The path from the summit

It was a foregone conclusion that Thursday's health care summit would turn out to be a set piece of stagecraft in which all sides would make nice while continuing to advocate the same positions that have produced partisan gridlock over health care reform. It was, in short, a waste of time. The only benefit is that the course ahead for Democrats should now be crystal clear: agree on the bill the Senate has already passed, or modify it and send it to the president by the time-tested process of budget reconciliation.

That's the process Republicans employed 16 of the 22 times that Congress has used reconciliation since 1980 to pass major bills by a simple majority and avoid a Senate filibuster. If reconciliation was good enough for Republicans to use to pass the Reagan tax cuts and George W. Bush's deficit-financed tax cuts in 2001 and 2003, it's good enough for Democrats to use to pass vital health care reform.

Republicans have no room to gripe about the quid pro quo. The Bush/GOP tax cuts put the country $4 trillion in the hole for tax cuts that went mainly to the country's super-wealthy. The proposed health reform would cost less than $1 trillion over 10 years, and that sum would be offset by savings in the costs from changing the status-quo system that is now spiraling out of control.

It should now be evident to every observer, moreover, that the oft-repeated Republican mantra of dismantling a year's worth of work on reform and starting over with the GOP's proposed "step-by-step" approach is merely a semantic stall coined by enemies of reform and cozy allies of the current and highly lucrative health insurance industry.
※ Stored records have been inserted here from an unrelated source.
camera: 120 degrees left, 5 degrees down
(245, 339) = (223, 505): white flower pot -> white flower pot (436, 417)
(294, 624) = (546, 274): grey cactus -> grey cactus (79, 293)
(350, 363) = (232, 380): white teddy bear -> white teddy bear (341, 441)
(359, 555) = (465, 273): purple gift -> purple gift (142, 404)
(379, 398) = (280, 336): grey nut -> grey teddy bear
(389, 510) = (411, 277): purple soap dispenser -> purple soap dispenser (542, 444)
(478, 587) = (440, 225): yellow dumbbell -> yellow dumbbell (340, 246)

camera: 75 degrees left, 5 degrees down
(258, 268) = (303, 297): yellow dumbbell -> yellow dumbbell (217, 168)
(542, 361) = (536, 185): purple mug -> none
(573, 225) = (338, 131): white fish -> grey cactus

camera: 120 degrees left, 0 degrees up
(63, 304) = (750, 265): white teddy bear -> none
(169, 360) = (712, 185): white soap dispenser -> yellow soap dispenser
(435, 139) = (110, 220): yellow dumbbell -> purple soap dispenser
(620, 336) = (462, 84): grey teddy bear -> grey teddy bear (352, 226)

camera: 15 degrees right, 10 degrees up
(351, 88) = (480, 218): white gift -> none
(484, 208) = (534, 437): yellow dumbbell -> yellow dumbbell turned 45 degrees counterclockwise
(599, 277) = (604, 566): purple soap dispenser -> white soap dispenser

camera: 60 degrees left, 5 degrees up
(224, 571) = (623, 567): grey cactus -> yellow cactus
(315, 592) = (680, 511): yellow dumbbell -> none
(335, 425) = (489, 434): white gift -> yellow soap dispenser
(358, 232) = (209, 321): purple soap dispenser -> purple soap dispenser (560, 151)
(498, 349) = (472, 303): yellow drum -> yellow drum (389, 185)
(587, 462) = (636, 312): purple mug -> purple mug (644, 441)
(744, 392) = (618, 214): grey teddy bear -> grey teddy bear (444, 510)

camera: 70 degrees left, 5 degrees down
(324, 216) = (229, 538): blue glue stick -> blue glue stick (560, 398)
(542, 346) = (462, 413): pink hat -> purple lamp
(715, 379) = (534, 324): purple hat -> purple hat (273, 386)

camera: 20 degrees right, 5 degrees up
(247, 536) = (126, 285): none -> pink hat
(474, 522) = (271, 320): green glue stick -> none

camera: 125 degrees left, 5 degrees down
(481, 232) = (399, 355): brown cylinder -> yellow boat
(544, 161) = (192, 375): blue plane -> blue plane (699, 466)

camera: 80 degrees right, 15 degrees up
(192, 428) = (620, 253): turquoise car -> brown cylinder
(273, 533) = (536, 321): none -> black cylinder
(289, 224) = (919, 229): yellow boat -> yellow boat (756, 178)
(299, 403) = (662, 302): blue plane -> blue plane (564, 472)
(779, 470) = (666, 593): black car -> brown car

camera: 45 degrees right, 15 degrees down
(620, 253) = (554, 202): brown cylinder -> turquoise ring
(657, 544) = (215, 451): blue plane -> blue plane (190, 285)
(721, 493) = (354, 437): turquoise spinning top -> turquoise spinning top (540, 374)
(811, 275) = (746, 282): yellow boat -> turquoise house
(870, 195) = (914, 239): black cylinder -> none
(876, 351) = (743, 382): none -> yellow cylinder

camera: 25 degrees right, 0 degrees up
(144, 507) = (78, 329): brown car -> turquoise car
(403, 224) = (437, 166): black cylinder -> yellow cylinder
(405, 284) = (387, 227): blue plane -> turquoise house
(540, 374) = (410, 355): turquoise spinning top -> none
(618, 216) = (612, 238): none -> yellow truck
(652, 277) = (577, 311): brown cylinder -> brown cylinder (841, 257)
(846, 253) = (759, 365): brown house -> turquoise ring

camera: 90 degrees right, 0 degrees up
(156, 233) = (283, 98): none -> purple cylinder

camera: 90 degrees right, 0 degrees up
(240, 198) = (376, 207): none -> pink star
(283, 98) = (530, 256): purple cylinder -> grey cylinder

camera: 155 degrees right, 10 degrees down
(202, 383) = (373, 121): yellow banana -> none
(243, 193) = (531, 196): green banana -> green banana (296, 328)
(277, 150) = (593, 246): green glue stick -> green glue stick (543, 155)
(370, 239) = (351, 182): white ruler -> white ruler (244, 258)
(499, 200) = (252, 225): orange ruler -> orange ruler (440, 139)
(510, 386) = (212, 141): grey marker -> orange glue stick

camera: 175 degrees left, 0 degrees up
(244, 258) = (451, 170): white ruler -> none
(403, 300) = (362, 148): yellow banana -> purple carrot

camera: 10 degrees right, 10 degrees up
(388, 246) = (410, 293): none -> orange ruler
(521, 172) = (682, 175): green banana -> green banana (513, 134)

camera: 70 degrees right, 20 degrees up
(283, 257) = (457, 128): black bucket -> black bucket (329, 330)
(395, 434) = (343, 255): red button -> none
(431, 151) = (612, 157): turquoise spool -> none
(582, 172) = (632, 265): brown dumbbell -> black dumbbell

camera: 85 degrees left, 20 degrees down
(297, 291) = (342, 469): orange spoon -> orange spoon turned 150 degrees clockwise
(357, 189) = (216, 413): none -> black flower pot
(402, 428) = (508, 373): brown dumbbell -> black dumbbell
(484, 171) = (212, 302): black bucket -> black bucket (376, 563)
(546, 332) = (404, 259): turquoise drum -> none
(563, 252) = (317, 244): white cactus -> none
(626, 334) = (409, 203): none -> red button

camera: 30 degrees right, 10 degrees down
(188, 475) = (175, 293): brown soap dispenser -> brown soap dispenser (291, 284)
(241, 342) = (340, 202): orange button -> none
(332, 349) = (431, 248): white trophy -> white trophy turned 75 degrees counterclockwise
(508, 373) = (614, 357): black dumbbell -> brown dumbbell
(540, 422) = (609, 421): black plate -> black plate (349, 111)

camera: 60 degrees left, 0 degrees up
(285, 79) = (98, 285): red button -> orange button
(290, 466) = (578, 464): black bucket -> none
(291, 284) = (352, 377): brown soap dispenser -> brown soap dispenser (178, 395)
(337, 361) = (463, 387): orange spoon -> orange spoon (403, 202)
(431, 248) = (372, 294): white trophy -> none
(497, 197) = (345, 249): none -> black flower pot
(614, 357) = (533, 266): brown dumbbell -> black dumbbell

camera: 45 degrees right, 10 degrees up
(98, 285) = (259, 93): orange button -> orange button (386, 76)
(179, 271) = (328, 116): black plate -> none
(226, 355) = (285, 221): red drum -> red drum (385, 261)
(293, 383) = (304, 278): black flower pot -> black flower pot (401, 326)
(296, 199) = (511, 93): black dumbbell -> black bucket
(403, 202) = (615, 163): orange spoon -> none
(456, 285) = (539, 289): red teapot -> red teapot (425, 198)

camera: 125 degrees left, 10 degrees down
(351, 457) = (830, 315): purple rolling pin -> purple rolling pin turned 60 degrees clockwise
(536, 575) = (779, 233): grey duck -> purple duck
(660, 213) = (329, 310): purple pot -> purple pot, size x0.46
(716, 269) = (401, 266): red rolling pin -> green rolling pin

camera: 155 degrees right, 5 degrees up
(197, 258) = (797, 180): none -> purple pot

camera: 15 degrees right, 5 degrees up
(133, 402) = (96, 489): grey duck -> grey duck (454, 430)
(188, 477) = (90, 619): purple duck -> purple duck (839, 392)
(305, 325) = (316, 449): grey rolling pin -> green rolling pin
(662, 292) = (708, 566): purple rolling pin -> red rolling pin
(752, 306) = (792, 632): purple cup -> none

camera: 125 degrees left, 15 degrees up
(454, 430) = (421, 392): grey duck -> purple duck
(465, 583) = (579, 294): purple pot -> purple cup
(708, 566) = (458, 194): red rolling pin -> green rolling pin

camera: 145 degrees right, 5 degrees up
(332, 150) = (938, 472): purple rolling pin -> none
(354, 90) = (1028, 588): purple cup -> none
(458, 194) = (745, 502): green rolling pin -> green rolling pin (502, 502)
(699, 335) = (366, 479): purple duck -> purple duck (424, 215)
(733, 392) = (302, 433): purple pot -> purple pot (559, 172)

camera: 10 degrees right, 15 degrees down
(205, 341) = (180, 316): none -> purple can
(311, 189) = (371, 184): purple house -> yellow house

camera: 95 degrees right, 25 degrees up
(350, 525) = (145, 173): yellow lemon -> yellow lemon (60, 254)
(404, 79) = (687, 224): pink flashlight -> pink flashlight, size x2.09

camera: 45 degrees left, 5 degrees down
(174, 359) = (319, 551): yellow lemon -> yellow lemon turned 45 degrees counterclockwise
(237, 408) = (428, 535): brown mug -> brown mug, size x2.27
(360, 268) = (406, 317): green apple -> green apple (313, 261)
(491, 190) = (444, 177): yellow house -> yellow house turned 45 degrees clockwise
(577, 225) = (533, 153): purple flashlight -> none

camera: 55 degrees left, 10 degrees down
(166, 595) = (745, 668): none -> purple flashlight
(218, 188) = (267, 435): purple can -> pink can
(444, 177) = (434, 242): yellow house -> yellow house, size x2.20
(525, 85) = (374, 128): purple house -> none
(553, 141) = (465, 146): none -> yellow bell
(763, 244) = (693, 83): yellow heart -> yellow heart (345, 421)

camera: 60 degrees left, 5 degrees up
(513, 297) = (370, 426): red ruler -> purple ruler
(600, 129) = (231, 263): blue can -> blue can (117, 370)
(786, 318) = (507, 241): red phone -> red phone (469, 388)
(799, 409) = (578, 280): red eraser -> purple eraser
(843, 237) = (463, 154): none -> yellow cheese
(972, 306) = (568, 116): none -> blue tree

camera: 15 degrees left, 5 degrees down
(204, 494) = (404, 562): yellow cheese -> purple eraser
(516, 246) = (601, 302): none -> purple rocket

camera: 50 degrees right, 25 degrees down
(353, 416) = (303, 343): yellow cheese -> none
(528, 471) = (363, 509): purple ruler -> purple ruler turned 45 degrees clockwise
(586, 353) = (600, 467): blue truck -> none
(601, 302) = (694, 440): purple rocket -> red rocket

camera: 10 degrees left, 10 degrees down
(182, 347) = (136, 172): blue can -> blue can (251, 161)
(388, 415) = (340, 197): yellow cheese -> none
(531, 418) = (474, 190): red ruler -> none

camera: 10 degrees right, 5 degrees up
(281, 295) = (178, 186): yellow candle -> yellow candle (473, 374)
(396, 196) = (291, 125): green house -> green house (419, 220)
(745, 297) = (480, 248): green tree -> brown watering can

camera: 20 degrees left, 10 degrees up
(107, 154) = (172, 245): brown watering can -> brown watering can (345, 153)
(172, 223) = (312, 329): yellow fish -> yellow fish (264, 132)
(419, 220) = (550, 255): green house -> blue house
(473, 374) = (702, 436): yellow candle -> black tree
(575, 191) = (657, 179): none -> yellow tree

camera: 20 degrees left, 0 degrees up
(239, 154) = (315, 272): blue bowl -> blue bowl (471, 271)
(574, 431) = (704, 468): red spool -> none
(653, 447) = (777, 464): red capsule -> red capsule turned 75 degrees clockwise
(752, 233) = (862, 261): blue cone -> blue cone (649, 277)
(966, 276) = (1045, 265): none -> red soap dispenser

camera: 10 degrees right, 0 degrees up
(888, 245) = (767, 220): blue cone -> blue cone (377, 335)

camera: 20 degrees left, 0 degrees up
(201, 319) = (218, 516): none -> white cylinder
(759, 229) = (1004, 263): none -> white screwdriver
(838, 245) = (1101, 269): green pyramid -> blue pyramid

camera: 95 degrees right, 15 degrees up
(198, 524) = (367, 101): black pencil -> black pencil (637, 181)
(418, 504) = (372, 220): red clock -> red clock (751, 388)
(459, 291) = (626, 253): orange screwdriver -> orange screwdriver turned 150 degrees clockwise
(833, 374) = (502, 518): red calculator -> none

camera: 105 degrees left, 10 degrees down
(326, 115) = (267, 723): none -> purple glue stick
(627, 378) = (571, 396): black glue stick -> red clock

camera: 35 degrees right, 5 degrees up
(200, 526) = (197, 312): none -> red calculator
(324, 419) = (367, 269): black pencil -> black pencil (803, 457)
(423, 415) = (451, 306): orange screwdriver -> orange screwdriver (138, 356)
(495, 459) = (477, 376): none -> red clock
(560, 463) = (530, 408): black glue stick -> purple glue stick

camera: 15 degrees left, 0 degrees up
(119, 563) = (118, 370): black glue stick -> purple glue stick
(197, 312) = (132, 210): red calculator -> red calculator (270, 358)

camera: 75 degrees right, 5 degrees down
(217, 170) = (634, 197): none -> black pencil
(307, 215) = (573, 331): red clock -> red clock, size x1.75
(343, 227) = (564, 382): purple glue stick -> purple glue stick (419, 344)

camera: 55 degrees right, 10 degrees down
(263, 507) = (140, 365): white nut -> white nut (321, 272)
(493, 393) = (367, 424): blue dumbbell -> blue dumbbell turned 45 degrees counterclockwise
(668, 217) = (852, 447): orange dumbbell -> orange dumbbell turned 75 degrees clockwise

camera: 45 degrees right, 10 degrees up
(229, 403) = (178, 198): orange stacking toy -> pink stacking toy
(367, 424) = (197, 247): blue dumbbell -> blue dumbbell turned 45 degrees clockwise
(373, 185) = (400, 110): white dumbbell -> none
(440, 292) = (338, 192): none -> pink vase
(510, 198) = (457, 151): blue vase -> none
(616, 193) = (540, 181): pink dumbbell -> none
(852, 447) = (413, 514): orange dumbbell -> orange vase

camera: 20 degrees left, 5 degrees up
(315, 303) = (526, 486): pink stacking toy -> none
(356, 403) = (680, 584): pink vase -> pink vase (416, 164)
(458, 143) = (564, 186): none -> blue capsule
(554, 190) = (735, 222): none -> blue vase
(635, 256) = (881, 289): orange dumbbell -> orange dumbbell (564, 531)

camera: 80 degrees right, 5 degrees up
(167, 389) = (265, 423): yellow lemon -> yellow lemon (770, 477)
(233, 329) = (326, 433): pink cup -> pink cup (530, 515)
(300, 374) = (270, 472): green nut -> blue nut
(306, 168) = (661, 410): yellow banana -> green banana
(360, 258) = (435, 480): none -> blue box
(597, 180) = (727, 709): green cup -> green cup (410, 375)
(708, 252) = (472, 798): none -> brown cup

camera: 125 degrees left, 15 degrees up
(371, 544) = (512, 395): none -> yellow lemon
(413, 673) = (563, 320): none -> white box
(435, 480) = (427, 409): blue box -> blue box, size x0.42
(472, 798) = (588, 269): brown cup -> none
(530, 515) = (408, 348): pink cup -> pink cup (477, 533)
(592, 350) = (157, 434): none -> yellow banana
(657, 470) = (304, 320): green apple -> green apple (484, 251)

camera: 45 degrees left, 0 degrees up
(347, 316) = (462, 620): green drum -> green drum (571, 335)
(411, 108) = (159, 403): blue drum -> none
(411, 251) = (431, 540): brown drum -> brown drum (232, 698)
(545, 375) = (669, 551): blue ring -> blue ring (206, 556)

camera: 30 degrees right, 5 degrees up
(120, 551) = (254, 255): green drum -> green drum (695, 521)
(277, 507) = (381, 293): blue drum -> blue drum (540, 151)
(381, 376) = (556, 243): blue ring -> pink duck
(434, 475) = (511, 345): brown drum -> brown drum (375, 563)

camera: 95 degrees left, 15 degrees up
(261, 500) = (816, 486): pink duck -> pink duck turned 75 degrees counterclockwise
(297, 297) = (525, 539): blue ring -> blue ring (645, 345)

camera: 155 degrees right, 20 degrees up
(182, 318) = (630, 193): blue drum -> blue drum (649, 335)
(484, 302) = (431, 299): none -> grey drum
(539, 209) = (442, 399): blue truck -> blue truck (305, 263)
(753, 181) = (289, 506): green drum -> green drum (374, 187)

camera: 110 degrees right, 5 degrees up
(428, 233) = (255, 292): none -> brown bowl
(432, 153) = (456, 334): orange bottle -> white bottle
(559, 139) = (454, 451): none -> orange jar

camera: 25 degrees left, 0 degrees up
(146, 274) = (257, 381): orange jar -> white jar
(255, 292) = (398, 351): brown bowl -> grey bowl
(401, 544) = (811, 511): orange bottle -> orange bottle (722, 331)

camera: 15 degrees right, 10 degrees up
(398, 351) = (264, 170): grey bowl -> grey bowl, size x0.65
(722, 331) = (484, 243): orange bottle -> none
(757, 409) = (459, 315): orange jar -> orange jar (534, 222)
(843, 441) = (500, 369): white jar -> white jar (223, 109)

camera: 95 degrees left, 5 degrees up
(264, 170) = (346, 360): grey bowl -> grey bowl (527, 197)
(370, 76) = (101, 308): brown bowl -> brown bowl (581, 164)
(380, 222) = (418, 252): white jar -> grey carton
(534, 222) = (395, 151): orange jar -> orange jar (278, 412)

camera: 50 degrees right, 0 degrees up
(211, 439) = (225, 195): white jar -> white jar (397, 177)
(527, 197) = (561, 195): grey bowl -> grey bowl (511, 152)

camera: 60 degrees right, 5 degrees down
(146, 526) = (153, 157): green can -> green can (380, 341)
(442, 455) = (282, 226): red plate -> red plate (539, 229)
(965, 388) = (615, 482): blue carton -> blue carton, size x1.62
As every independent health care expert has noted, reform rests on a three-legged stool: making comprehensive insurance available to all; requiring everyone to buy into the system; and subsidizing the cost for middle and lower income earners (the vast majority of working American families) to make it affordable. All legs must be put on the stool at one time; take one away, and the stool doesn't stand up.

That's why Republicans' "step-by-step" rhetoric is an empty sham and won't work: the major pieces have to come together simultaneously to make reform work. A comprehensive health insurance system cannot provide coverage at affordable, level community rates unless everyone participates in paying for the system. We can't leave out 50 million Americans (the current number of uninsured) -- and millions more if current trends continue -- and provide affordable, level rates.

In addition, we also build in efficiency standards and change the fee-for-service system that encourages the over-use of the most costly tests simply to fatten fees.

This is not rocket science, though Republicans, kowtowing to their insurance industry campaign funders, would like to make it seem more complex than that.

Indeed, every other advanced industrial nation in the world provides universal care using a similarly inclusive model, and their total health care costs are 50-to-60 percent less than America's, as a percentage of their nations' gross domestic. They spend 8-to-11 percent of GDP on health care, vs. America's excessive costs, now 17.5 percent of GDP, and rising fast.

They have secure, affordable, comprehensive, universal health care and better health indices across the board than Americans, and none of our dysfunctional insecurities of medical bankruptcy, unaffordable care, or lack of comprehensive insurance. They can change jobs or become self-employed entrepreneurs without fear of losing insurance coverage or facing the fright of living with so-called pre-existing conditions that no insurer will cover.

Americans deserve similar, affordable health insurance and secure health care, even if insurance companies have to quit giving scores of executives in each of the giant insurance companies salaries of more than $1 million annually, plus more lucrative stock options.

The challenge for Democrats now is to move forward with an improved proposals that, through reconciliation, can include a public option to compete with for-profit insurers. Americans deserve nothing less.